- _TEXT BLOCK_:
■ ■ ■ ■

= X-Arcade =

Brand of video game controllers

X-Arcade is a brand of arcade-style video game controllers and arcade cabinets manufactured by XGaming, Inc. The original X-Arcade controller, a two-player model was released for PC and Linux in 2001. Adapters for video game consoles such as the PlayStation, Xbox 360, Xbox, Wii, GameCube, and Dreamcast, for USB interfaces were subsequently released. The game controls recreate the controls of traditional arcade games.

X-Arcade manufactures USB arcade controllers compatible with Windows, Mac, Linux, PlayStation 2, and Xbox 360, as well as a variety of other controller adapters. X-Arcade controllers require no drivers to function. X-Arcade produces stand-up arcade machines and cabinets, which use X-Arcade branding by default. Custom artwork and marquees can be applied. The machines are compatible with emulators such as MAME and can run arcade ROMs when connected to a suitable computer and operating system. Complete machines typically include a cabinet, monitor, and X-Arcade joystick pre-assembled. Some systems include pre-installed games, depending on the configuration.

■ ■ ■ ■

- _STORED DATA_:
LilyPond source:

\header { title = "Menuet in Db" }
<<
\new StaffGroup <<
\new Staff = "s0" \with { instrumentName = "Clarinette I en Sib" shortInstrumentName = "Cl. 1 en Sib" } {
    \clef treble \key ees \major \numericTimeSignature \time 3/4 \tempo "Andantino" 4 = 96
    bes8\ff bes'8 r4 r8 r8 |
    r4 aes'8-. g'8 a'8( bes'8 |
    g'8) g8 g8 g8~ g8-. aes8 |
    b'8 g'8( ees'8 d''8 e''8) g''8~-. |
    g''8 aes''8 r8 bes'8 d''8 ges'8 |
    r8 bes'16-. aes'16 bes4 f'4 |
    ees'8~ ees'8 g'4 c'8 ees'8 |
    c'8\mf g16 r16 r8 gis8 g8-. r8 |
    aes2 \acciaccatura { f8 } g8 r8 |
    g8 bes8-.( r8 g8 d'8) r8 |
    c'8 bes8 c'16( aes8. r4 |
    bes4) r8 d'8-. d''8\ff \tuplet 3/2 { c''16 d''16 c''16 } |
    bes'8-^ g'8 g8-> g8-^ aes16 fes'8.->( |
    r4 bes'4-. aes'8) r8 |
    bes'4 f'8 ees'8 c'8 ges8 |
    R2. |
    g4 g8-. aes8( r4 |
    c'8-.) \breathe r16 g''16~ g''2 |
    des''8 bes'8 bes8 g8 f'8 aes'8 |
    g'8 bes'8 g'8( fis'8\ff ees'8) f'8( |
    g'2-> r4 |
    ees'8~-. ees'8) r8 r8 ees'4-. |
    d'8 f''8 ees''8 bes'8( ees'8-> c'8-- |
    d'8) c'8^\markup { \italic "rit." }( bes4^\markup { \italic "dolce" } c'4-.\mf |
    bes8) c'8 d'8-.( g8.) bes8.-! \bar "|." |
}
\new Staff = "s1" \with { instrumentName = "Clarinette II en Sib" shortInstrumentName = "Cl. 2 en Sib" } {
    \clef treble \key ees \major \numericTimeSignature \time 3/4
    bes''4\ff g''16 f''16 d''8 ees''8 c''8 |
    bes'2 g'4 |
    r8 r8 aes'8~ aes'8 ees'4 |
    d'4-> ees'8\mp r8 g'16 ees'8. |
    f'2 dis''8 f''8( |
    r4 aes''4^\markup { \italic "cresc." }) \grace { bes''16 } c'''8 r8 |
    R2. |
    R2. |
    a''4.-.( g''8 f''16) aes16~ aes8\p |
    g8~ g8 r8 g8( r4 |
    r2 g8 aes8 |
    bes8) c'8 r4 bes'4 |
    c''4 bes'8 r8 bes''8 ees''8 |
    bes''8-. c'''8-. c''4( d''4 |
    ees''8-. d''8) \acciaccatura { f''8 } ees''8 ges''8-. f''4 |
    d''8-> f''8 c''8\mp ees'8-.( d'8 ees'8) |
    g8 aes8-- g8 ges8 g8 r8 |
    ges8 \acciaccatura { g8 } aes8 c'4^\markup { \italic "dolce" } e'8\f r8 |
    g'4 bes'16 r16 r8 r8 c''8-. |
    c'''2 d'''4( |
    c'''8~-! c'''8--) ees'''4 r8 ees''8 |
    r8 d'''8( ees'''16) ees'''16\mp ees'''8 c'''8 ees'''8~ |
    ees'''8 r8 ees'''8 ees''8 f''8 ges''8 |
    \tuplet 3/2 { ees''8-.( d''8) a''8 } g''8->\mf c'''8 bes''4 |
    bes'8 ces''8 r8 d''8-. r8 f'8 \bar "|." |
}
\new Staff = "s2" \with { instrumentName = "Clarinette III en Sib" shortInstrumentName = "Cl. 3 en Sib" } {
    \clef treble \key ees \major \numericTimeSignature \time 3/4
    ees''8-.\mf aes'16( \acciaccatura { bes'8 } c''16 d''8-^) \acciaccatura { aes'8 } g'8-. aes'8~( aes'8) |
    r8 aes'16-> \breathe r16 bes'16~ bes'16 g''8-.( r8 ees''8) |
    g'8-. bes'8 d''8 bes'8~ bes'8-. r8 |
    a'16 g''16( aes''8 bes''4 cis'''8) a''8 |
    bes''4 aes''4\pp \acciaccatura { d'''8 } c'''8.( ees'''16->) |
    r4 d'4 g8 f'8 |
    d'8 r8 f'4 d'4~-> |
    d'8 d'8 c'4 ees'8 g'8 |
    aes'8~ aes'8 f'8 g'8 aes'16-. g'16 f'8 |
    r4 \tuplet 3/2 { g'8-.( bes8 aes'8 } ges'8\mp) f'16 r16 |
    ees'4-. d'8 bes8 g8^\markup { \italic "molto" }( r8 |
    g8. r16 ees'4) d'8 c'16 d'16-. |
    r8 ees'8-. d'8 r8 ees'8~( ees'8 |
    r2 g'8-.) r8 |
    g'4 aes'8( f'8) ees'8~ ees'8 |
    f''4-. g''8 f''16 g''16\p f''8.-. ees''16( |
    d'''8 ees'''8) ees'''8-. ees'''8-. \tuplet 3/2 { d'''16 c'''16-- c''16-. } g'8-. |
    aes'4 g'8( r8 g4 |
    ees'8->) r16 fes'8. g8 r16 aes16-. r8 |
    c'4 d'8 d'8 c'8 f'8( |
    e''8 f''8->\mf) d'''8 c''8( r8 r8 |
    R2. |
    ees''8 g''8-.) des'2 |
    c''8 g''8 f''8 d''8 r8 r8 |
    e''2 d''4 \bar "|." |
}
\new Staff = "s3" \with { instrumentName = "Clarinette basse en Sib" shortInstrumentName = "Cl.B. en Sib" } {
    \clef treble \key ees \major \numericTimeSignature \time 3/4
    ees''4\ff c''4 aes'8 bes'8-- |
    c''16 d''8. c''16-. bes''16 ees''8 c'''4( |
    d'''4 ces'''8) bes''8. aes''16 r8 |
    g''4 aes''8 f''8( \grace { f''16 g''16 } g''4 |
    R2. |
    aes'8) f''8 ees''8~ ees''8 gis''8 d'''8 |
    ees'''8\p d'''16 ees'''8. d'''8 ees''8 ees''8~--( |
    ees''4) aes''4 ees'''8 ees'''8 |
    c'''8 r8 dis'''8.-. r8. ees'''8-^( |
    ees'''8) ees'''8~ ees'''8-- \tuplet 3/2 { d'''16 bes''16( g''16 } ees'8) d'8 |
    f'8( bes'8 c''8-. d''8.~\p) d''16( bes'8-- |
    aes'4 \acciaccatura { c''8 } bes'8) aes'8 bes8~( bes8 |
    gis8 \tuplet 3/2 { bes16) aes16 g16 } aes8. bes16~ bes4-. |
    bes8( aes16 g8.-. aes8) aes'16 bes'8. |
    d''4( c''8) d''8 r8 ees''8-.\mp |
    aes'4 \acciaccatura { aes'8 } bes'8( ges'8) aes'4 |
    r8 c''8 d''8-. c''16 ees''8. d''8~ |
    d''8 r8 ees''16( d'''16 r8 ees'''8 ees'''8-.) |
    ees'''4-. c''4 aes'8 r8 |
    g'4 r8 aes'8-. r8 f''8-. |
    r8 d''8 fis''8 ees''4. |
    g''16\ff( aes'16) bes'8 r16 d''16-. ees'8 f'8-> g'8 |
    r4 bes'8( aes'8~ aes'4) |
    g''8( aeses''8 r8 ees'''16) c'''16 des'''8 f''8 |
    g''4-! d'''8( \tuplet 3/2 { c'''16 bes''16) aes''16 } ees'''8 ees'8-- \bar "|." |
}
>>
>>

■ ■ ■ ■

- _TASK LIST_:
A – Using the X-Arcade text, state which company manufactures X-Arcade controllers and arcade cabinets.
B – Carry on the X-Arcade text from its last sentence, the one about pre-installed games.

- _ANSWERS PROVIDED_:
A – XGaming, Inc.

B –
Some included titles may consist of classic arcade games such as Space Invaders, Galaxian, Scramble, Defender, Zaxxon, Pac-Man, Kung-Fu Master, Mortal Kombat II, Mortal Kombat 3, Street Fighter, Ninja Gaiden, Marble Madness, and Missile Command. Additional games can be added by the user, depending on emulator and ROM compatibility.